Lysa Gora – To I Hola

2013 – full-length – autoprodotto

VOTO: 7,5 – recensore: Mr. Folk

Formazione: Dorota Filipczak-Brzychcy: voce – Marta Jędrzejczyk: voce – Krzysztof Rukat: chitarra – Piotr “Mele” Maleszyk: basso – Krystian “Chrystek” Jędrzejczyk: batteria – Grzegorz “Laser” Lasek: strumenti a percussione – Dawid Banasiuk: flauto – Sylwia Biernat: violino

Tracklist: 1. Zoriuszka – 2. Oracz – 3. To I Hola – 4. Mateus – 5. Matulu Moja – 6. Lipka – 7. Lietila Zozula – 8. Unda – 9. Idzie Zotnierz (bonus track) – 10. Bogurodzica (bonus track)

Nati nel 2012 a Varsavia, Polonia, I Łysa Góra arrivano presto (e con pochissimi concerti alle spalle) al disco di debutto, l’autoprodotto To I Hola, anno 2013. La particolarità di questo album sta nel fatto che tutte le tracce presenti sono canzoni popolari aggiornate e riproposte secondo lo stile Łysa Góra. Il risultato è buono, piacevole all’ascolto e per niente scontato. Inoltre la breve durata complessiva (appena 39 minuti contando anche le due bonus track) aiuta l’ascolto ed evita l’effetto “già sentito” o, peggio ancora, l’inclusione di filler nella tracklist.

Le canzoni, come detto, sono quelle della tradizione polacca e molto spazio trovano le voci delle due cantanti Dorota Filipczak-Brzychcy e Marta Jędrzejczyk, così come non mancano di certo strumenti folk e percussioni varie.

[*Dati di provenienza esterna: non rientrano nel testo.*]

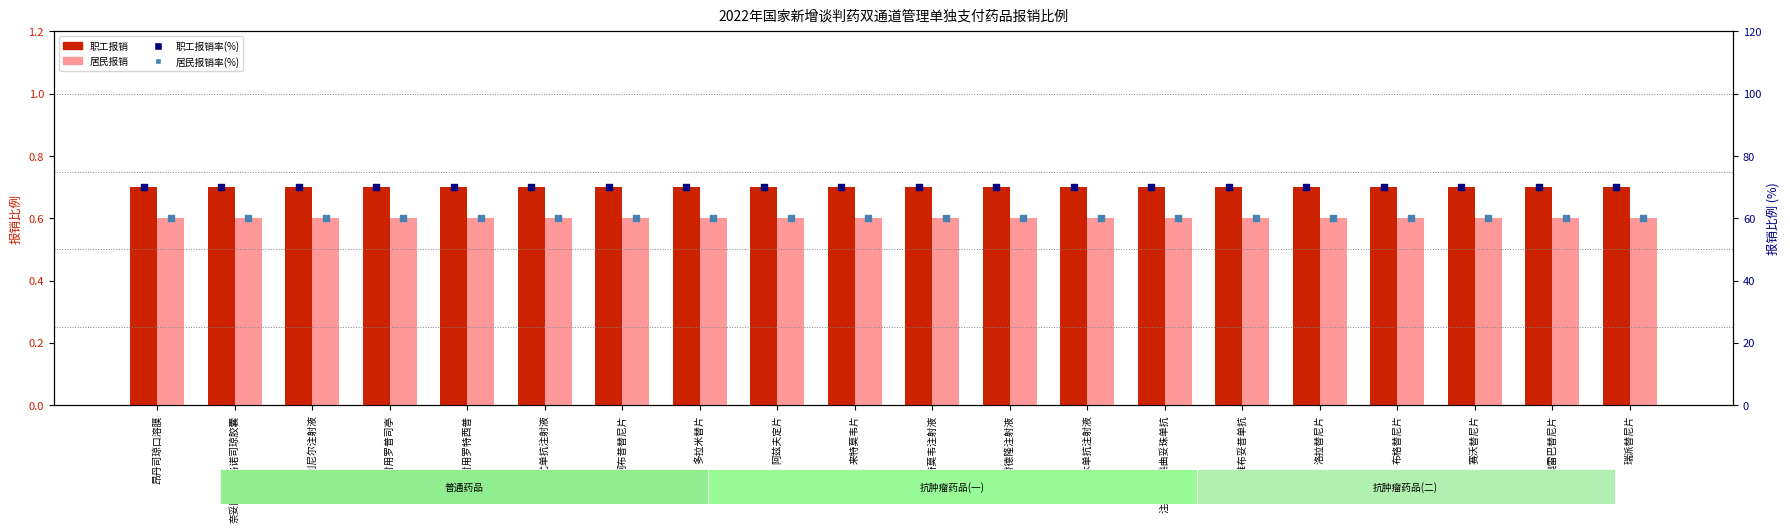

Which series has the largest Y range (max minus min)?

职工报销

Mateus è probabilmente il migliore esempio di brano up tempo, breve e diretto, dall’animo allegro e spensierato. La seguente Matulu Moja è l’opposto: cupa e pesante, diversa (e più intensa) nell’interpretazione vocale, caratterizzata da un muro di chitarre compatto e spesso. La conclusiva Bogurodzica, invece, ha un qualcosa di liturgico e austero che la rendono singolare e accattivante fin dal primo ascolto. In alcuni frangenti del disco i musicisti si spingono oltre il classico folk metal, inserendo fraseggi o ritmi insoliti per questo genere musicale, come nell’opener Zoriuszka, nella quale spiazza (in positivo) la parte funky posta a metà composizione. Momenti come questo non fanno altro che arricchire To I Hola, rendendolo scorrevole e sempre interessante.

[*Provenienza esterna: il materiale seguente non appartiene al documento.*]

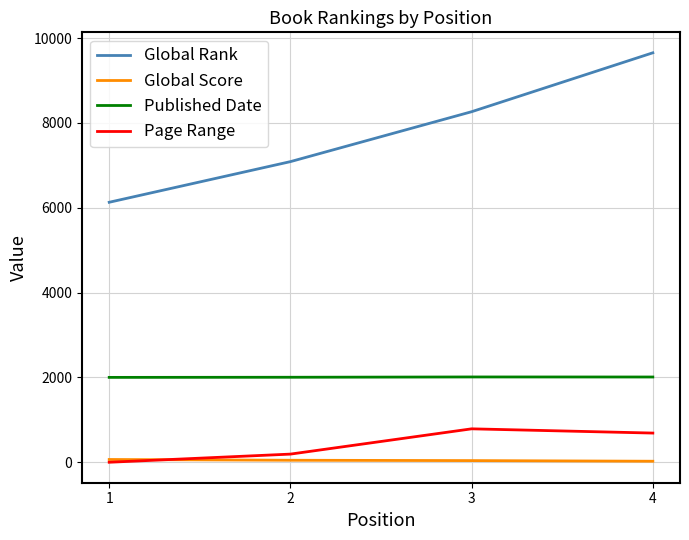

Is it true that Global Rank equals 12948 at 3?

False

La produzione è equilibrata e potente, non perfetta ma in sintonia con la musica di To I Hola. Gli strumenti si sentono tutti in maniera chiara e la sensazione è di avere i Łysa Góra live a pochi metri. Quello che delude è invece l’aspetto visivo/fisico del cd poiché il digipak è privo di booklet e nel pannello interno trovano spazio appena una foto di gruppo e i nomi dei musicisti: decisamente troppo poco anche per un EP di debutto, figurarsi per un full-length. Sarebbe stato bello, ad esempio, poter leggere e capire i testi (rigorosamente in polacco) se fossero stati nel booklet con traduzione inglese a fronte.

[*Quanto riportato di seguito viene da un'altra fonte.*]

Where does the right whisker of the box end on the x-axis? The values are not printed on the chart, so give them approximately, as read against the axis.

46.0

Il primo disco dei Łysa Góra (il nome è preso dalla seconda montagna più alta della Polonia) è un buon prodotto per chi ama le voci clean e femminili, apprezza le belle melodie e si rilassa con l’heavy folk privo di estremismi sonori. To I Hola è un primo passo più che convincente in una scena musicale, quella polacca, sempre più affollata e qualitativamente ricca.